Born in Troyes, the son of a founder, Girardon began his career working on stucco decorations in palaces. Even at this early date, his work on, for example, the ceiling of the Galerie d’Apollon in the Louvre, shows a freshness that sets it apart from the stiffer contributions of his collaborators on that project, the Marsy brothers and Thomas Regnaudin. Girardon quickly moved on to Versailles, where he was to spend more than a quarter of a century and for which he would create some of his greatest masterpieces—the Apollo served by Nymphs, the sombre statue of Winter, or the magnificent three-figure group of Pluto abducting Proserpine.
While Le Brun was the premier peintre du roi, Girardon was never given an equivalent position of “first sculptor”, but he filled this role nevertheless, directing the work of the many other sculptors at Versailles, providing designs and advising on sculptural decorations. He worked well with Le Brun, whom Maral shows to have been less all-powerful and dictatorial than has sometimes been thought. Girardon was forced into semi-retirement in 1700 thanks to the intrigues of his rival, the architect Jules Hardouin-Mansart, who favoured his own protégé, the sculptor Antoine Coysevox.
Maral has produced a formidably thorough monograph, in which just about every known fact about the sculptor’s life and works is marshalled to produce a most informative analysis of his achievement. The core of the book deals with Girardon’s work at Versailles and elsewhere, including his major contributions to the sculptures for the cupola of the Invalides, but there are also chapters dealing with specific aspects of his sculpture—portraits of Louis XIV and others, religious sculptures and funerary monuments.

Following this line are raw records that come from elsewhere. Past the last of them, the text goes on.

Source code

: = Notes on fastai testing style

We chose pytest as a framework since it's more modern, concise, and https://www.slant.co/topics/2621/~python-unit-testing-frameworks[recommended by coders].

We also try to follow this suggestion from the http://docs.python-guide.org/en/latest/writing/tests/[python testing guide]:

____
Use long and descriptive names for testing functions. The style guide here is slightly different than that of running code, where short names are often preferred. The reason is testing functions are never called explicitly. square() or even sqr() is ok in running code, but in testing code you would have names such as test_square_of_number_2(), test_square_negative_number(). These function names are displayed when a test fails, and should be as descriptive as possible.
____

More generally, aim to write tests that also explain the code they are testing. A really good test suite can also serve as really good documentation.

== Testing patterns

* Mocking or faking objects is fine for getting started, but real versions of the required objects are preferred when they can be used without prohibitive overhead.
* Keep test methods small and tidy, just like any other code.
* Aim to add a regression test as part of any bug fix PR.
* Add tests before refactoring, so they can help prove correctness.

Maral is very good at documenting not just the genesis of sculptures, where this is known, but also their critical reception in contemporary guides and writings on art, many of which—for example, Félibien’s description of the Apollo group at Versailles—are extremely interesting.
Girardon evidently felt a little freer in his portrait busts and in his religious sculptures, several of which this pious man sent to his home city of Troyes. Some of his most exquisite figures are to be found in his monuments, such as the figures of Fidelity and Piety from the dismembered Castellan monument, or the two grieving women who accompany cardinal Richelieu on his magnificent monument in the chapel of the Sorbonne.

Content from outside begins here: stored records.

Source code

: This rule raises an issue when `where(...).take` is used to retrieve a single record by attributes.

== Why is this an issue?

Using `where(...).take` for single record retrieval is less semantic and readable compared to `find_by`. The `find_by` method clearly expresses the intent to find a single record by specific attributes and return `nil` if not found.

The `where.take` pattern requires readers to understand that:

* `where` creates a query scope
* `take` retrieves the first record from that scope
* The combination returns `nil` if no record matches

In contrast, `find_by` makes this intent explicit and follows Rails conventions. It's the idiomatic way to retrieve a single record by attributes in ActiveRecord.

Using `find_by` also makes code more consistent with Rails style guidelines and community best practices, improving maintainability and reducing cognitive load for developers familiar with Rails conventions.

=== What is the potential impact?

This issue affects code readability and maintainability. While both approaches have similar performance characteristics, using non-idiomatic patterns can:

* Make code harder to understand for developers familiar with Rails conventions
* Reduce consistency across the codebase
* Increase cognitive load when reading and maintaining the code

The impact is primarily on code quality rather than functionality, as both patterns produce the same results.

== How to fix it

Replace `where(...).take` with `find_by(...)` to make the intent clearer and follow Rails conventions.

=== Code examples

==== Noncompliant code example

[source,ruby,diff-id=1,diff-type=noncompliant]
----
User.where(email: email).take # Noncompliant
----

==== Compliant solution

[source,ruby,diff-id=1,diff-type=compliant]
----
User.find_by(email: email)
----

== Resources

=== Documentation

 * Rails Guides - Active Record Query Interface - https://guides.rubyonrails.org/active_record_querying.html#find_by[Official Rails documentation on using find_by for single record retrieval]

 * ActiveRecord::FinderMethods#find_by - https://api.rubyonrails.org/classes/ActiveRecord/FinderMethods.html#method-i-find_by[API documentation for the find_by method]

Although he did not cast bronzes himself, as the son of a founder Girardon would have been familiar with metal casting techniques. He certainly took a direct interest in the casting and finishing of many of the bronzes which can be closely associated with him. Maral engages less with Girardon’s bronze sculpture, but a discussion of bronzes forms a major part of the supplementary essay by Françoise de la Moureyre, which considers Girardon’s remarkable collection of his own work and of sculptures by other artists. Two invaluable sources, both well reproduced here, are the series of engravings known as the Galerie de Girardon and an inventory drawn up in 1713. They have enabled de la Moureyre to identify a number of works formerly in Girardon’s collection.
This excellent monograph greatly advances our understanding of Girardon as sculptor and as collector. Essential reading for anyone interested in the arts in France during the Sun King’s reign, it makes a strong case for this most interesting artist.
• Jeremy Warren is an European sculpture specialist. He is the honorary curator of sculpture at the Ashmolean Museum, Oxford, and the author of The Wallace Collection Catalogue of Italian Sculpture (2016)
François Girardon (1628-1715): le Sculpteur de Louis XIV
Alexandre Maral
With supplementary essay François Girardon: collectionneur by Françoise de la Moureyre.